Ten years ago, Earle released Townes, a tribute album to Townes Van Zandt, one of his two primary songwriting influences. This does the same for the other. Guy, of course, is Guy Clark, the Texas-born outlaw country singer-songwriter who helped pioneer the Americana genre, releasing his acclaimed and hugely influential debut album, Old No. 1, in 1975, featuring such instant classics as L.A. Freeway and Desperadoes Waiting For A Train,  and going on to record a further twelve before dying of lymphoma in 2016, though, sadly writing only three in the last fifteen years of his life.

 

Earle first met him in 1974 and the pair hung out and played together, taking over from Rodney Crowell in Clark’s band, but, although, when he got sick, Clark asked if they could write a song together, it never happened.
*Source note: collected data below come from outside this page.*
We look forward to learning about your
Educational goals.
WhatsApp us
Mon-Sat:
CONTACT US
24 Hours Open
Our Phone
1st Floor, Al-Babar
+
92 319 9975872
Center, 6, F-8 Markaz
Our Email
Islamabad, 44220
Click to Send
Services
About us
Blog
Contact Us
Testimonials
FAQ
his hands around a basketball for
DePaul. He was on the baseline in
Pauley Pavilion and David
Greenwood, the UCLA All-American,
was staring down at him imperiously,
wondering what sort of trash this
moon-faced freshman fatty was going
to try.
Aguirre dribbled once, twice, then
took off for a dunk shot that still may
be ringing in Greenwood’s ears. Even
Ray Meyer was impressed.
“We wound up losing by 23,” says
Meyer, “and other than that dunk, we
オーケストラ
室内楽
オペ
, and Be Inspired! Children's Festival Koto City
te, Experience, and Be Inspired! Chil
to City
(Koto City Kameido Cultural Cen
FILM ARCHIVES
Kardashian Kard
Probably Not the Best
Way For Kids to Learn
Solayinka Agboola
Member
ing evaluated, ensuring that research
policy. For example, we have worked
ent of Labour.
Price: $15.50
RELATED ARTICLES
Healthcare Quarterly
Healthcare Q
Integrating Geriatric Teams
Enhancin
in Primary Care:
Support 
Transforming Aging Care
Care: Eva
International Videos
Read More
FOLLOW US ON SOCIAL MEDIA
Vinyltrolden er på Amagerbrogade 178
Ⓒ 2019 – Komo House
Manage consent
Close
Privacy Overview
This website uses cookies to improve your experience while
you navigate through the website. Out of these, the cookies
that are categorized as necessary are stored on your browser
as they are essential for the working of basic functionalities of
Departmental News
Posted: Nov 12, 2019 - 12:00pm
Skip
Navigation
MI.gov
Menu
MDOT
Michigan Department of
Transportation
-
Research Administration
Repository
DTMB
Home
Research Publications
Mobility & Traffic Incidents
This album is a kind of apology for a missed opportunity and a lingering regret, but also a heartfelt tribute to one of the greats.

Working with the latest incarnation of his backing band, the Dukes, featuring bassist Kelley Looney, Chris Masterson on guitar, drummer Brad Pemberton, pedal steel player Ricky Jay Jackson and Eleanor Whitmore on fiddle and mandolin, it spans Clark’s recording career with 16 songs, albeit the guitar ringing Out In The Parkin’ Lot, from 2006’s Workbench Songs being the only one after 1999.

 

Opening with Dublin Blues, the songs are Clark’s but the sound is unmistakably classic Earle with those driving drums, big guitar chords and gravelly vocals, the covers being affectionate but not slaves to the memory. That said, streaked by steel, the likes of L.A. Freeway, Desperadoes and The Last Gunfighter Ballad (the latter the version that appeared on the multi-artist tribute This One’s For Him)  do hew closely to the original while still informed by Earle’s musical identity.